(1.) This is a petition under Articles 226 and 227 of the Constitution brought by Shera, Jeesukh and Mangtu against the Financial Commissioner, Punjab; respondent No. 1, Commissioner, Ambala Division; respondent No. 2, the Collector, Hissar; respondent No. 3, and Pehlad son of Mota. The petitioners have challenged the orders passed by respondents 1 to 3 and have prayed for the restoration of an order of the Assistant Collector, First Grade, which is Annexure 'A' to the petition and which is dated the 2nd of November, 1960.
(2.) Pehlad, respondent No. 4, purchased his tenancy area measuring 8 Kanals from one Amrit Lal, the original landowner.
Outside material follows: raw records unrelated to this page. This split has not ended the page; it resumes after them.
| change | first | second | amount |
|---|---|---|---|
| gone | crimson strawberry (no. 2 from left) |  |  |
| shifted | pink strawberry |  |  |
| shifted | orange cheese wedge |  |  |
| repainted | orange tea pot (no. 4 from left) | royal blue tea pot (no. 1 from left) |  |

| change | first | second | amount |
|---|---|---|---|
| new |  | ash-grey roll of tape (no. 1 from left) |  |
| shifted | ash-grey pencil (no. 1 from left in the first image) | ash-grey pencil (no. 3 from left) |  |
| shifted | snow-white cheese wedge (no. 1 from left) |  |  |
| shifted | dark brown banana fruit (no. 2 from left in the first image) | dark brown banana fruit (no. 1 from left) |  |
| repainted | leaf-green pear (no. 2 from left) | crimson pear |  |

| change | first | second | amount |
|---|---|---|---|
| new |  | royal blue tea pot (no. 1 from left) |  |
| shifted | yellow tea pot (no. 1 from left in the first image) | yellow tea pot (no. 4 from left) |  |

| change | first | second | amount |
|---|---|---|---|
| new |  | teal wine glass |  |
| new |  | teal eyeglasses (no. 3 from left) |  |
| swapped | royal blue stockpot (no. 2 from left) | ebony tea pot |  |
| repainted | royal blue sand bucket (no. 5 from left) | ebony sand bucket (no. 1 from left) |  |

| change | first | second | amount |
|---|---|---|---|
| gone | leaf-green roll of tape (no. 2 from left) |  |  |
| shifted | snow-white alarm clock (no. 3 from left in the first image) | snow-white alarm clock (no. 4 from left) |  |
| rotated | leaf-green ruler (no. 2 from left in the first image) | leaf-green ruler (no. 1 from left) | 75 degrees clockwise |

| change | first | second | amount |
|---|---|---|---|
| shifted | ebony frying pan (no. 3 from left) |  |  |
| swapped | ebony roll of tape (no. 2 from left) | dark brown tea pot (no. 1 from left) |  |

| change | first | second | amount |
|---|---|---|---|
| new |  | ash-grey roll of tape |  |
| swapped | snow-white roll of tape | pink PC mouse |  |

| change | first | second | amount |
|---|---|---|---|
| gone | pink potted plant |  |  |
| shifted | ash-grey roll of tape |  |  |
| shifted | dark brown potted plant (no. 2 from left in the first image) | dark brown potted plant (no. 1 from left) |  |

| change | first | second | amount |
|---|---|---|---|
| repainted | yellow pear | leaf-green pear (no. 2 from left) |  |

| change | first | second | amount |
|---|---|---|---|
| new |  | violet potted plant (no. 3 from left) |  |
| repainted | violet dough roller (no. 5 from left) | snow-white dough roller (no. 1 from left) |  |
Shera and the other petitioners instituted a pre-emption suit and obtained a pre-emption decree on the 14th of May, 1958. The pre-emption money amounting to Rs. 1,250/- was paid by the petitioners to Pehlad, but before actual physical possession of the land could be obtained by the petitioners, the Punjab Security of Land Tenures (Amendment) Ordinance, 1958, inserting Section 17-A in the Punjab Security of Land Tenures Act, 1953, came into force. On the 6th of March, 1959, Pehlad preferred an application under sub-section (2) of Section 17-A of the Act, to the Assistant Collector praying that he be declared as the owner of the land in dispute and the pre-emption money since deposited by him in the Government treasury be refunded to the petitioners. On the 2nd of November, 1960 the Assistant Collector rejected this application on the ground that Pehlad had not been actually dispossessed of the land in dispute in execution of the pre-emption decree, therefore, an application under sub-section (2) of Section 17-A could not lie. Pehlad preferred an appeal to the Collector, Hissar, which was accepted on the 6th of March, 1961. The Collector directed Pehlad to deposit the money received by him under the pre-emption decree for payment to the petitioners. The Collector was of the view that Pehlad had been dispossessed of the rights of ownership in the land as soon as the pre-emption decree was passed. However, it is important to note that it was categorically admitted by Pehlad that actual physical possession of the land was still with him and this, in fact, was a common ground between the parties. Aggrieved by this order, the petitioners preferred an appeal before the Commissioner, Ambala Division. The learned Commissioner came to the conclusion that the word 'dispossessed' contained in Section 17-A means actual and physical dispossession, but that this situation had not arisen and, therefore, the provisions of sub-section (2) of Section 17-A did not come into operation He, therefore, concluded that the application contemplated under sub-section (3) of Section 17-A did not lie.
(3.) Learned Commissioner was of the view that before the pre-emption decree could be executed, Section 17-A had come into force, and by virtue of sub-section (1) of Section 17-A, it was not executable. He, therefore, accepted the appeal and set aside the order passed by the Collector and restored that of the Assistant Collector subject to the modification that Pehlad was deemed to be a full-fledged owner of the land in dispute and Shera and others were only entitled to take payment of the pre-emption money, which they had paid to Pehlad.